(Beginning of Task input)

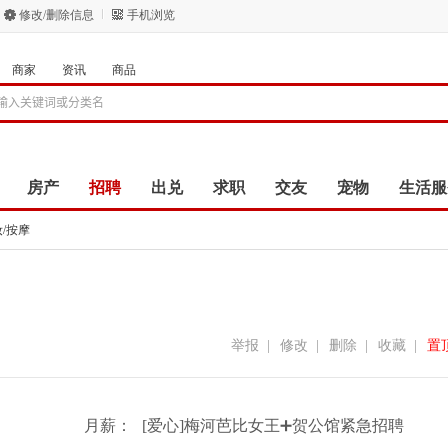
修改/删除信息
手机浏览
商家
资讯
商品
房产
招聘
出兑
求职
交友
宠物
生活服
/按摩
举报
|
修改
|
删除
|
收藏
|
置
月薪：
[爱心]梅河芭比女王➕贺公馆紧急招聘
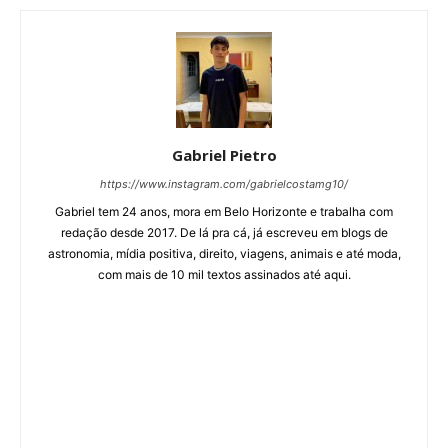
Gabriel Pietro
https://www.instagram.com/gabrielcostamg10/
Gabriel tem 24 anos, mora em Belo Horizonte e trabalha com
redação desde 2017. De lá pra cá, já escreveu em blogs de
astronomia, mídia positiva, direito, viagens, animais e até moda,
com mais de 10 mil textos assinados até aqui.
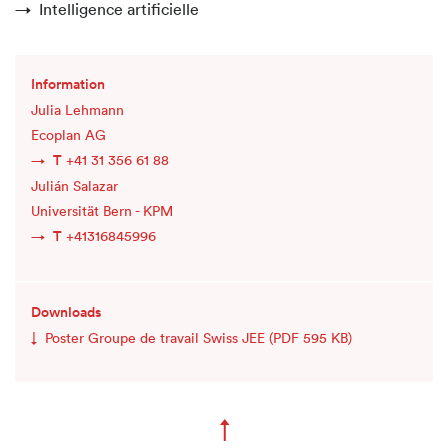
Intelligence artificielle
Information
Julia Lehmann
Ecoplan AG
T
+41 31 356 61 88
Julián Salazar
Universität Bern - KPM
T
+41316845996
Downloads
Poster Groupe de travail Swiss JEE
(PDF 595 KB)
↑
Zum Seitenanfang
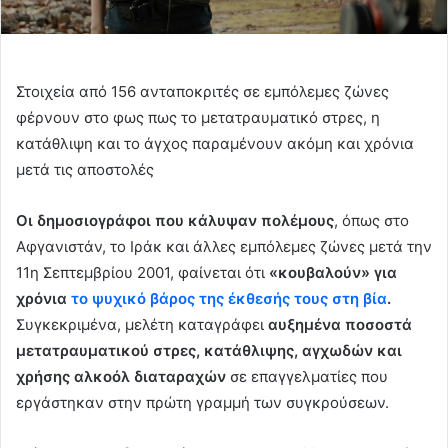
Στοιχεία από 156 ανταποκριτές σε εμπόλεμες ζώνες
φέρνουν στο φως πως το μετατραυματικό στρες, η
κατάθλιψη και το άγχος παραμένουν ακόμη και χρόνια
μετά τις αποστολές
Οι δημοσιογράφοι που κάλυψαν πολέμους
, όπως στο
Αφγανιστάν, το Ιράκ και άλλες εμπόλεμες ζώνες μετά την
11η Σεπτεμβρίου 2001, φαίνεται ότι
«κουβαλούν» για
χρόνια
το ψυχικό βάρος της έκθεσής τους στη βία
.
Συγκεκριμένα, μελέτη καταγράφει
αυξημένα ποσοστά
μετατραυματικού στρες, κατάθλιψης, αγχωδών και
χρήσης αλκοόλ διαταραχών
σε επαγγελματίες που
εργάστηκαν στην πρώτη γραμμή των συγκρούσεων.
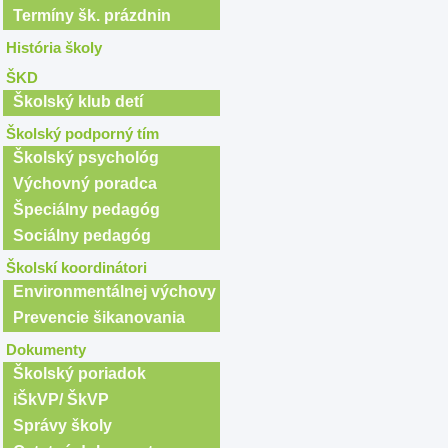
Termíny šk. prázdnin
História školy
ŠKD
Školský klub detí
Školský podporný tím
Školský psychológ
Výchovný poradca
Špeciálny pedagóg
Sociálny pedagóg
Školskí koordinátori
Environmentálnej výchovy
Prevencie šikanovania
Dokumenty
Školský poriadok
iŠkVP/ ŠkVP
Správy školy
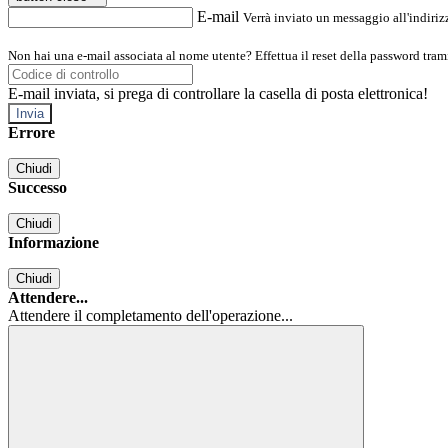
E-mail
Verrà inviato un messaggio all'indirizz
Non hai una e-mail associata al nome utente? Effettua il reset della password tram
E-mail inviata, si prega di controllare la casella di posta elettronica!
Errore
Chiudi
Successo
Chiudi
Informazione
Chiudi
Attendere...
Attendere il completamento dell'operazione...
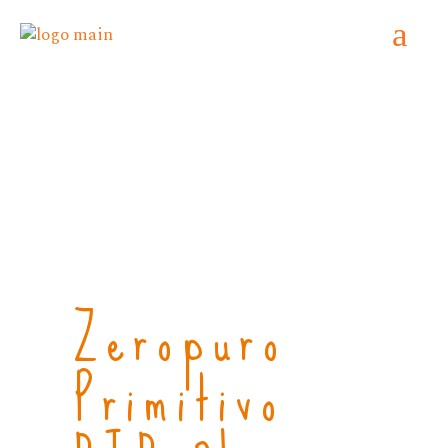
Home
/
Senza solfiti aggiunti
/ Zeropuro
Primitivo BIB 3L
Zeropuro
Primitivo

(End of Task input)

• Directions for this task: Report all lines in the records that include the string "Attendere".

• Task output:
Attendere...
Attendere il completamento dell'operazione...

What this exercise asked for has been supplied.